─── Supplied data

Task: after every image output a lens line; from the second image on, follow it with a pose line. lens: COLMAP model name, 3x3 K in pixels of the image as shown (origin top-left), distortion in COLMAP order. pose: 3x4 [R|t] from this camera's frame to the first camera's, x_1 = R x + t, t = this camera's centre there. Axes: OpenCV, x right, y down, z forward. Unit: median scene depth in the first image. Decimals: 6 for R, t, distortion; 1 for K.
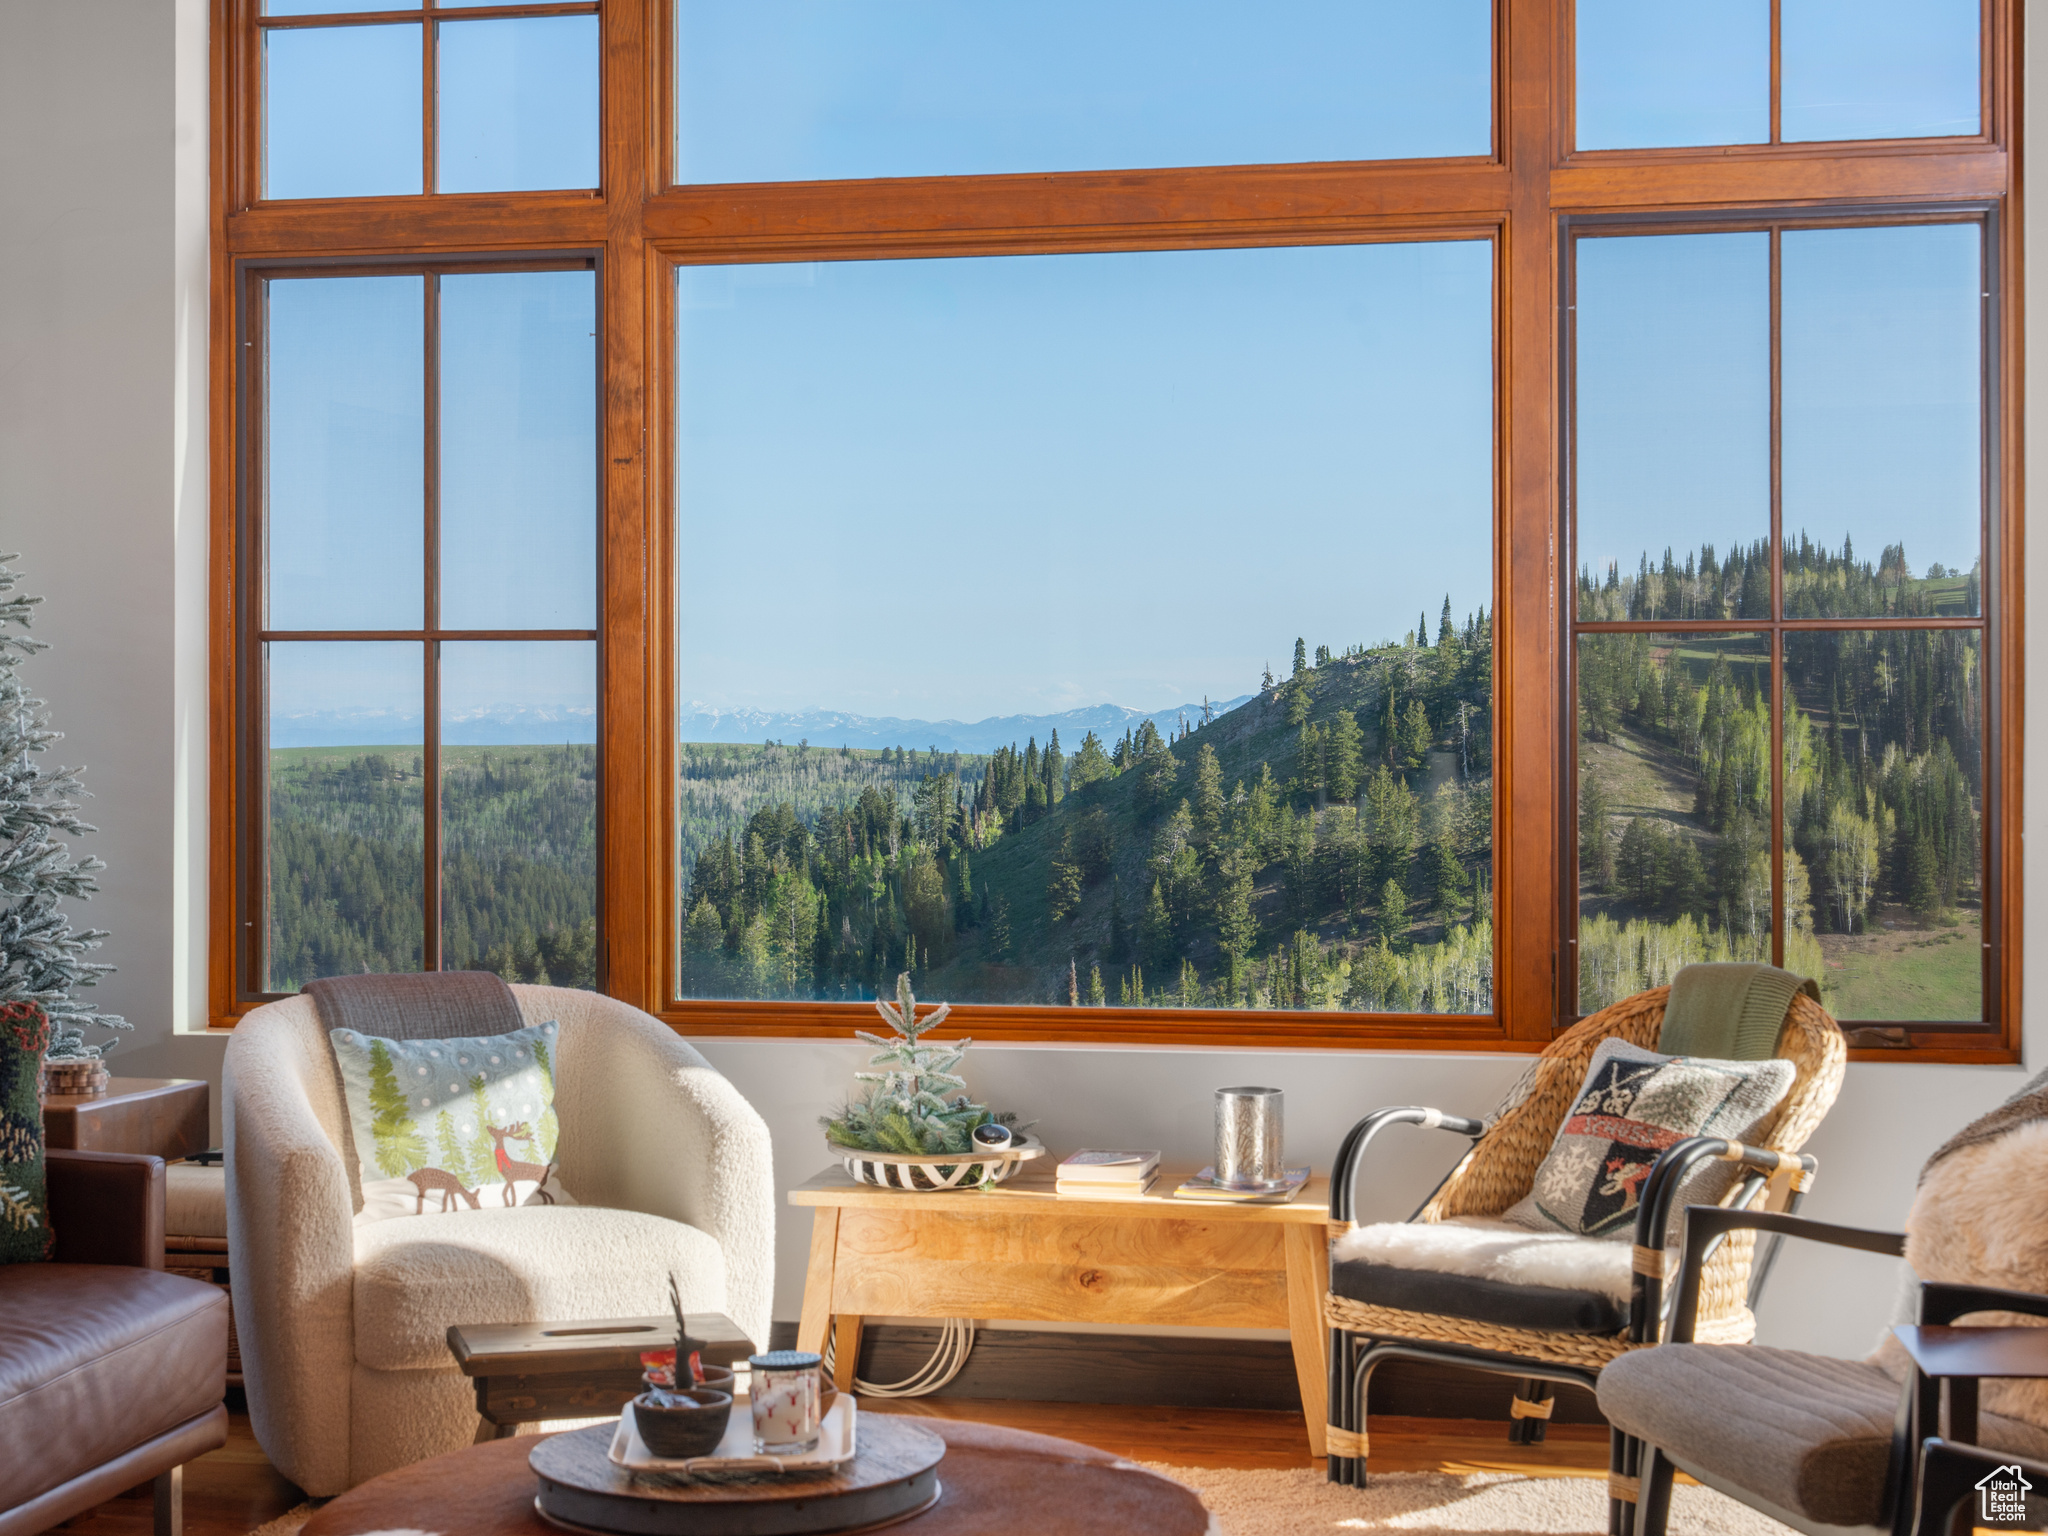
lens RADIAL K [[3359.3, 0, 1000.9], [0, 3359.3, 733.9], [0, 0, 1]] dist [0.011163, 0.000000]
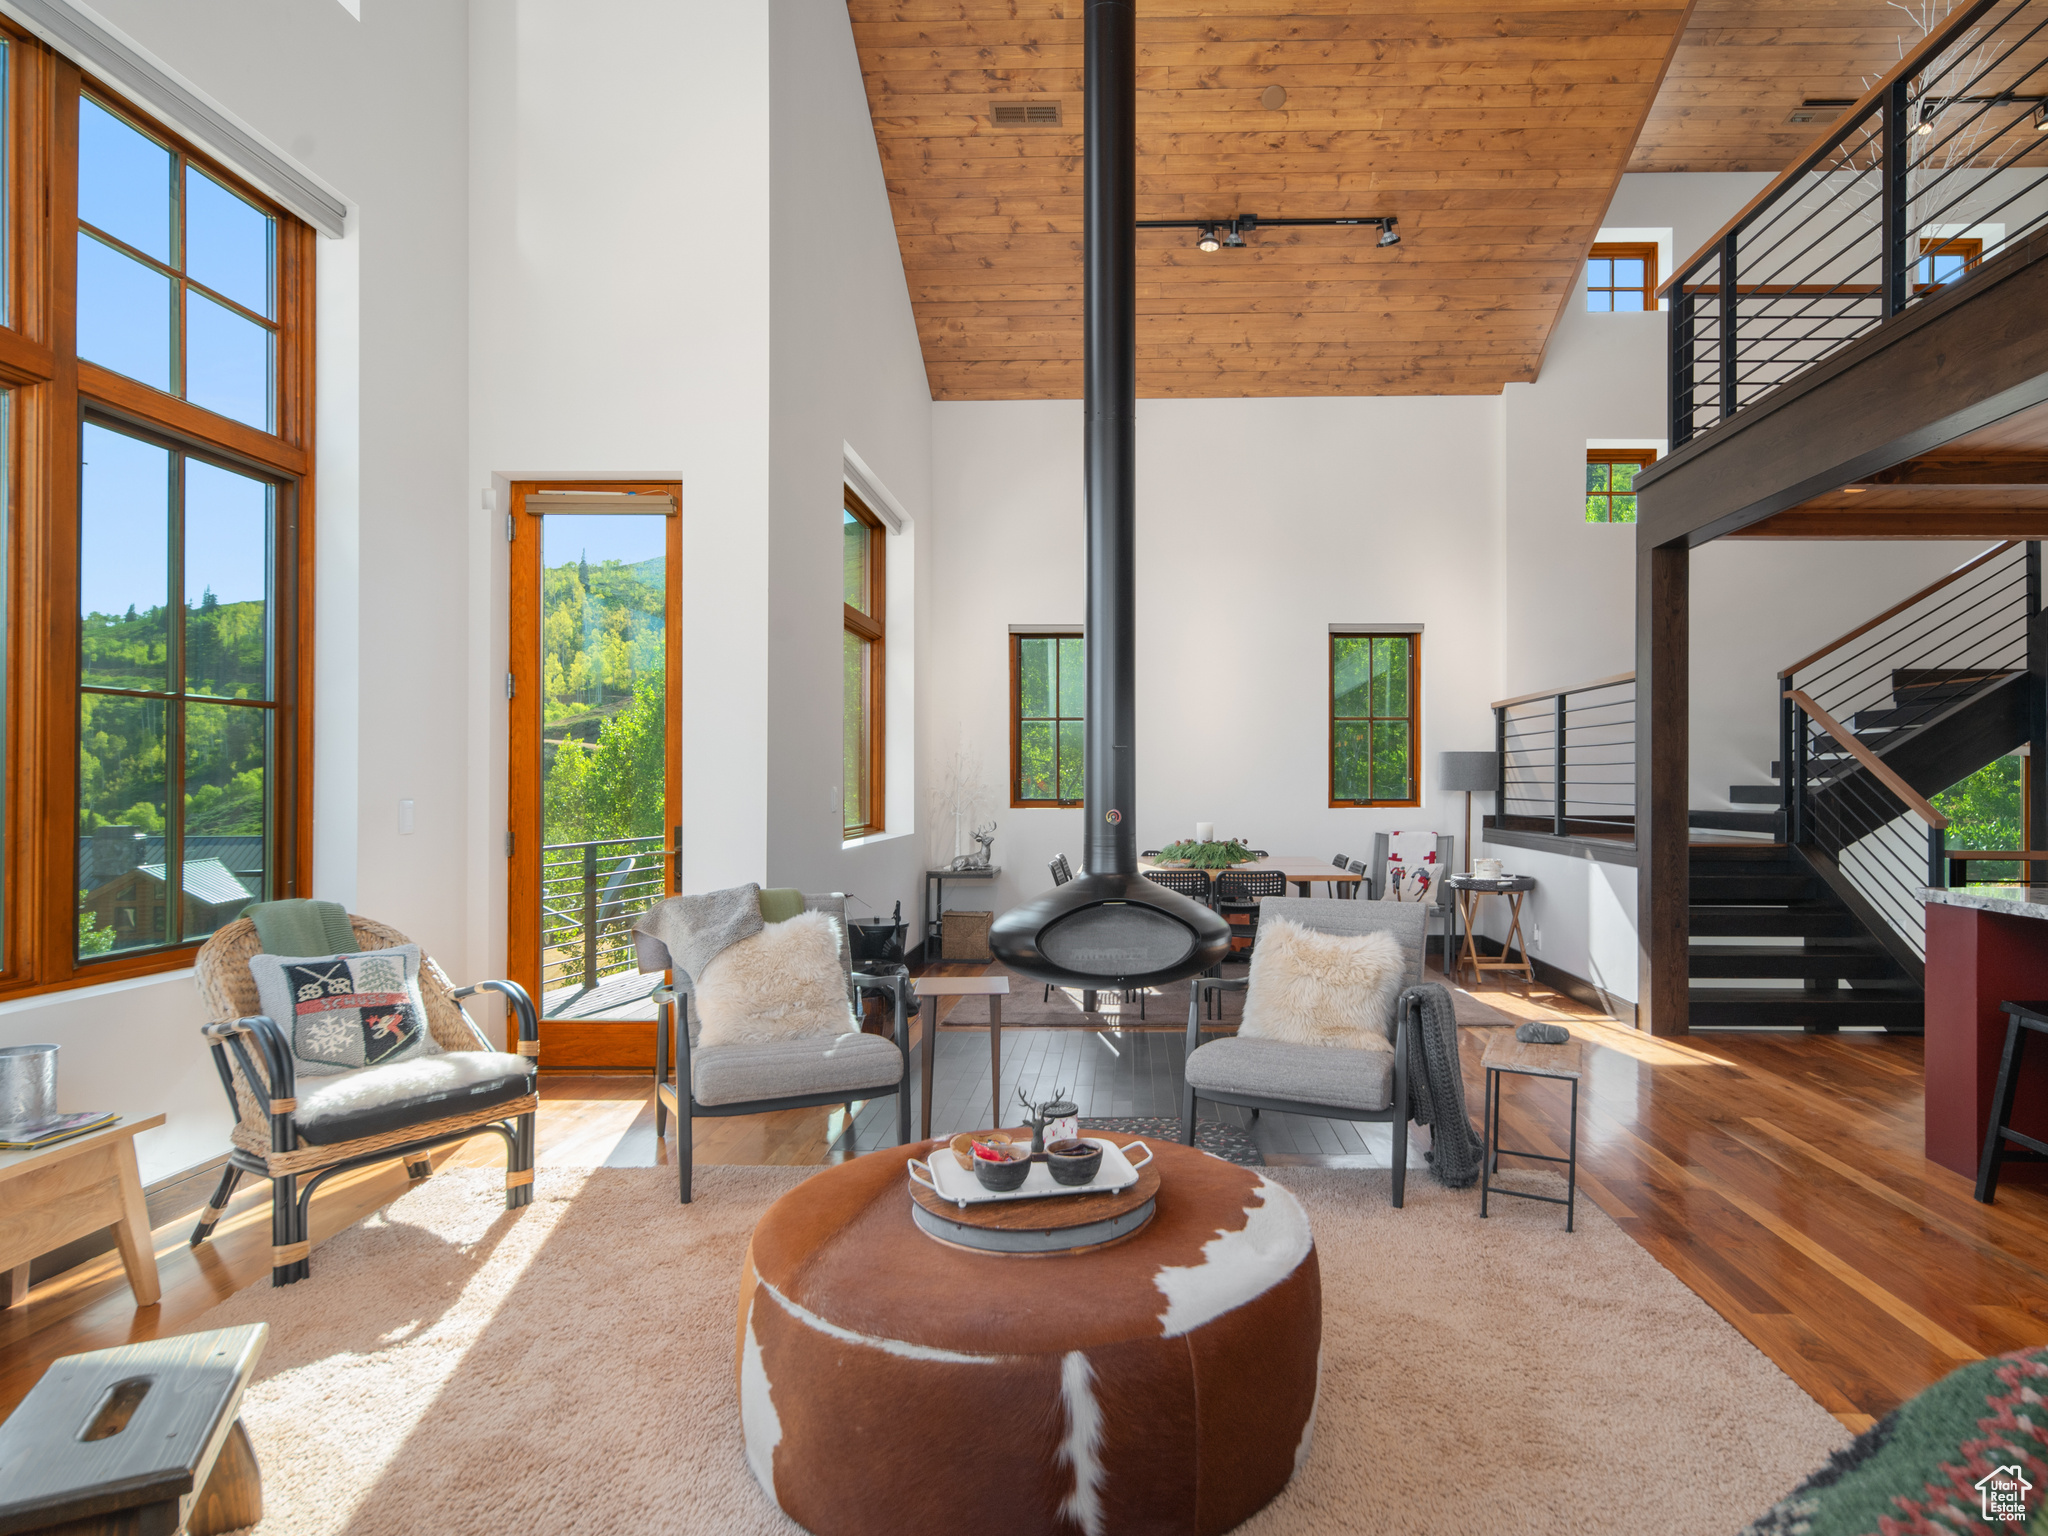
lens RADIAL K [[1139.5, 0, 1116.5], [0, 1139.5, 779.3], [0, 0, 1]] dist [0.008914, -0.002590]
pose [[-0.213906, 0.004164, 0.976845, -0.058009], [0.003367, 0.999988, -0.003525, 0.001544], [-0.976848, 0.002535, -0.213917, 0.097927]]
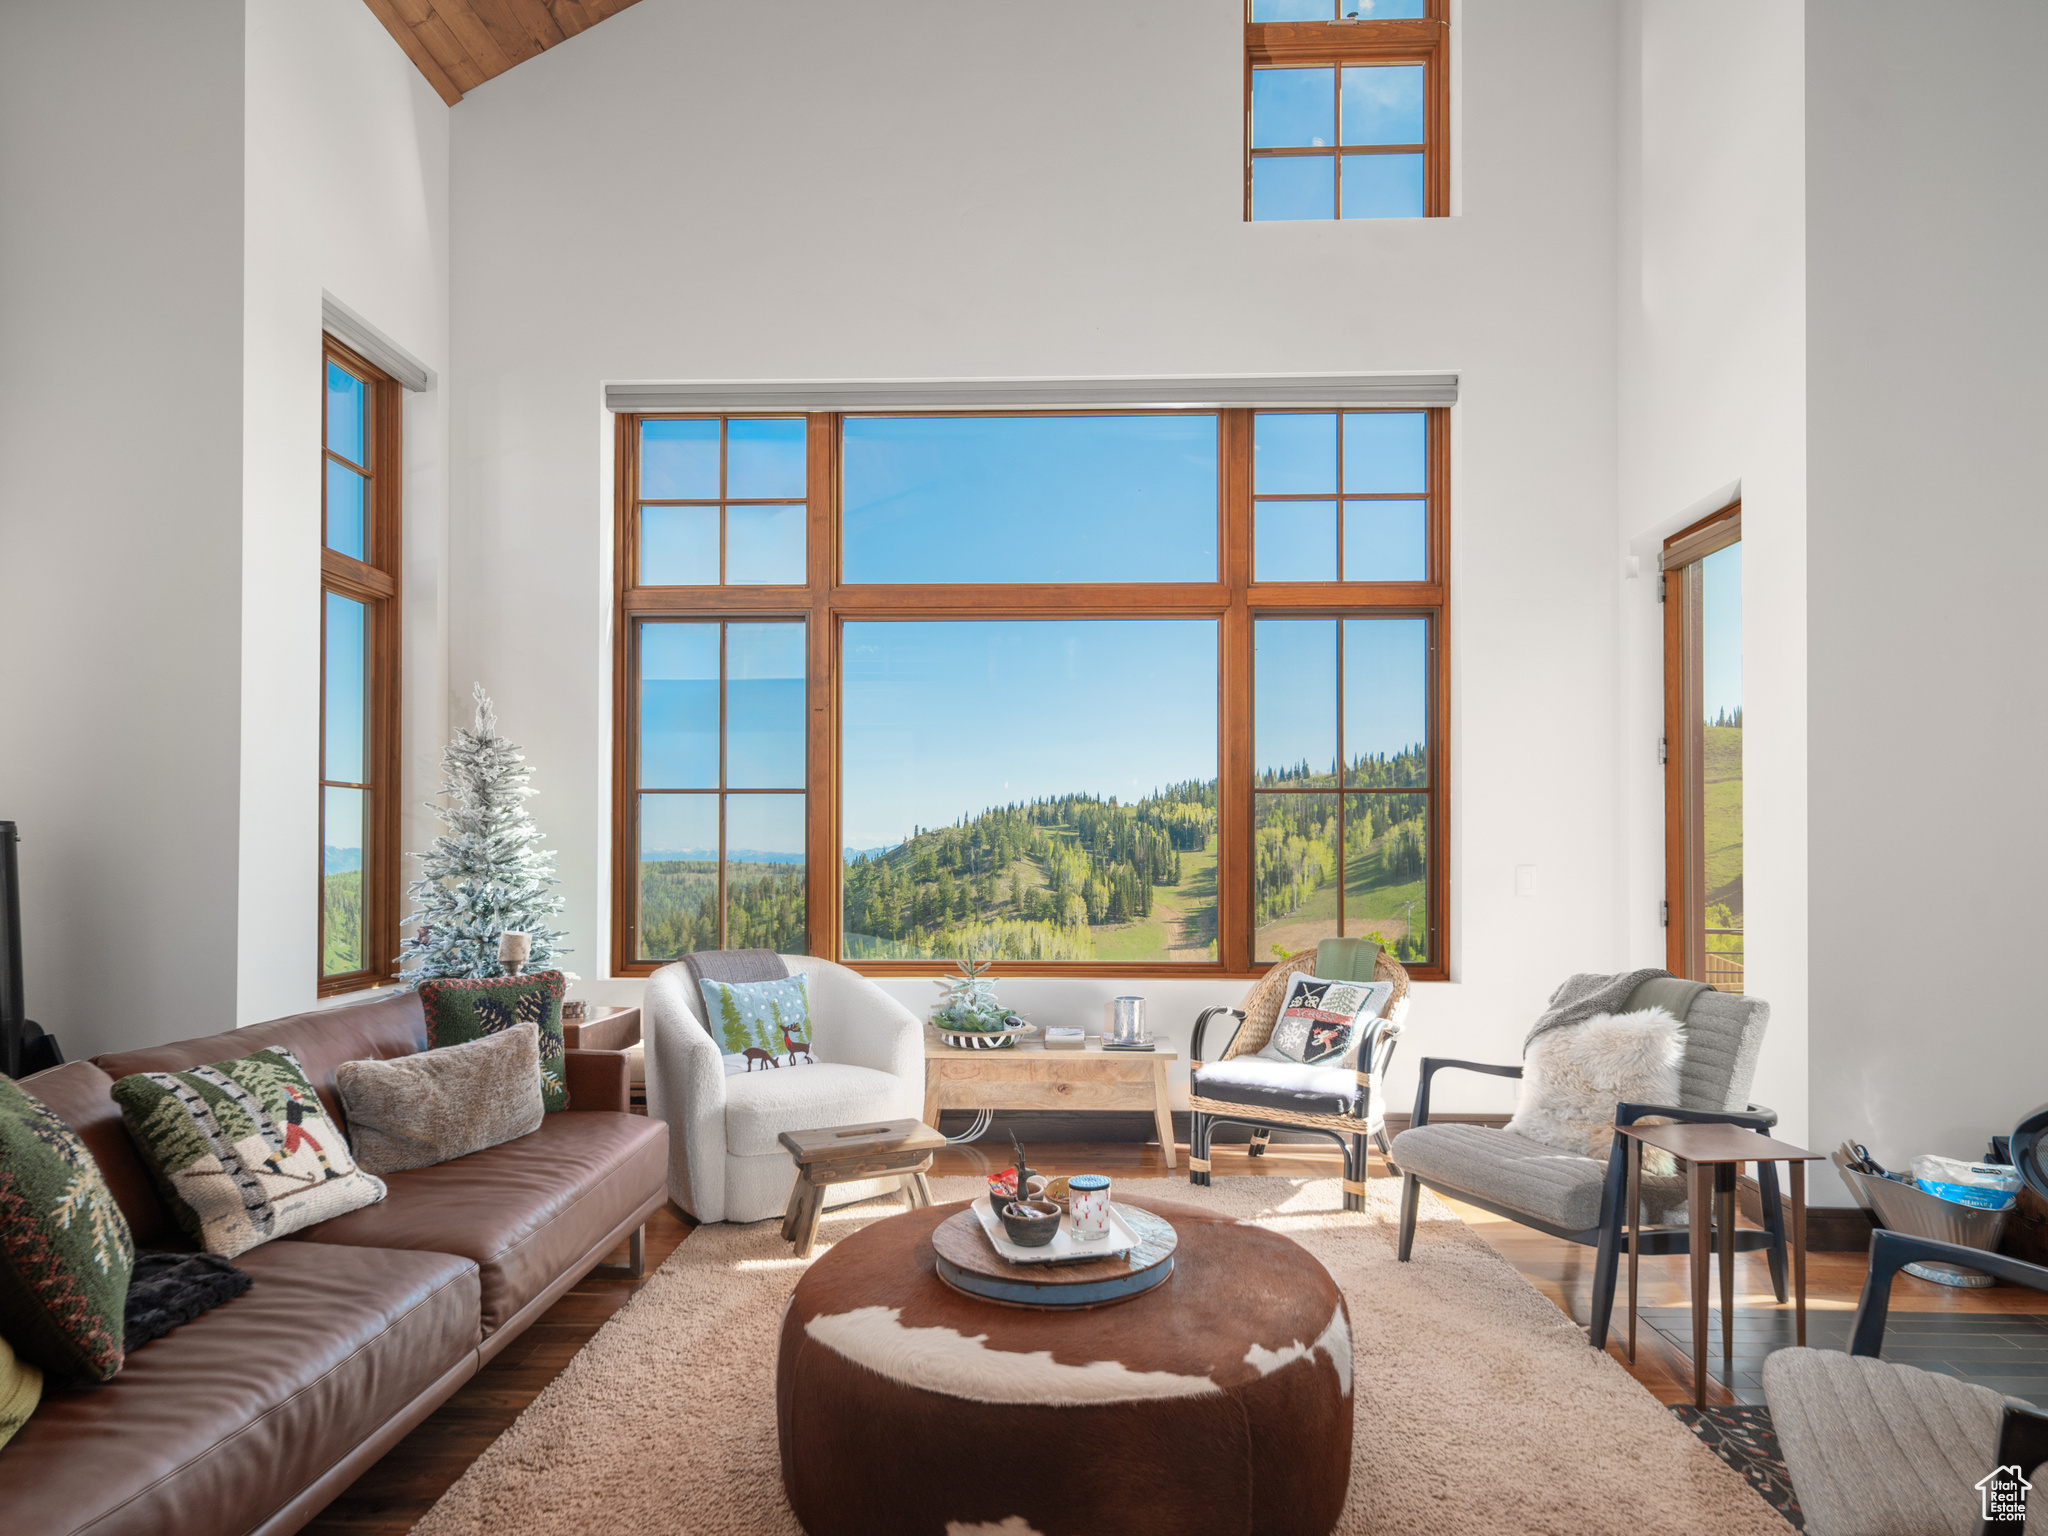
lens RADIAL K [[1139.5, 0, 1032.8], [0, 1139.5, 843.2], [0, 0, 1]] dist [0.008914, -0.002590]
pose [[0.981384, 0.003632, 0.192021, -0.018221], [-0.001114, 0.999912, -0.013224, 0.002081], [-0.192053, 0.012764, 0.981302, 0.039513]]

──────

→ **Problem to work on**:
Lay out every line of the entries above as a JSON list of strings, one string per line, with blank lines omitted. Leave the pictures out.

→ **Answer space**:
[
  "Task: after every image output a lens line; from the second image on, follow it with a pose line. lens: COLMAP model name, 3x3 K in pixels of the image as shown (origin top-left), distortion in COLMAP order. pose: 3x4 [R|t] from this camera's frame to the first camera's, x_1 = R x + t, t = this camera's centre there. Axes: OpenCV, x right, y down, z forward. Unit: median scene depth in the first image. Decimals: 6 for R, t, distortion; 1 for K.",
  "lens RADIAL K [[3359.3, 0, 1000.9], [0, 3359.3, 733.9], [0, 0, 1]] dist [0.011163, 0.000000]",
  "lens RADIAL K [[1139.5, 0, 1116.5], [0, 1139.5, 779.3], [0, 0, 1]] dist [0.008914, -0.002590]",
  "pose [[-0.213906, 0.004164, 0.976845, -0.058009], [0.003367, 0.999988, -0.003525, 0.001544], [-0.976848, 0.002535, -0.213917, 0.097927]]",
  "lens RADIAL K [[1139.5, 0, 1032.8], [0, 1139.5, 843.2], [0, 0, 1]] dist [0.008914, -0.002590]",
  "pose [[0.981384, 0.003632, 0.192021, -0.018221], [-0.001114, 0.999912, -0.013224, 0.002081], [-0.192053, 0.012764, 0.981302, 0.039513]]"
]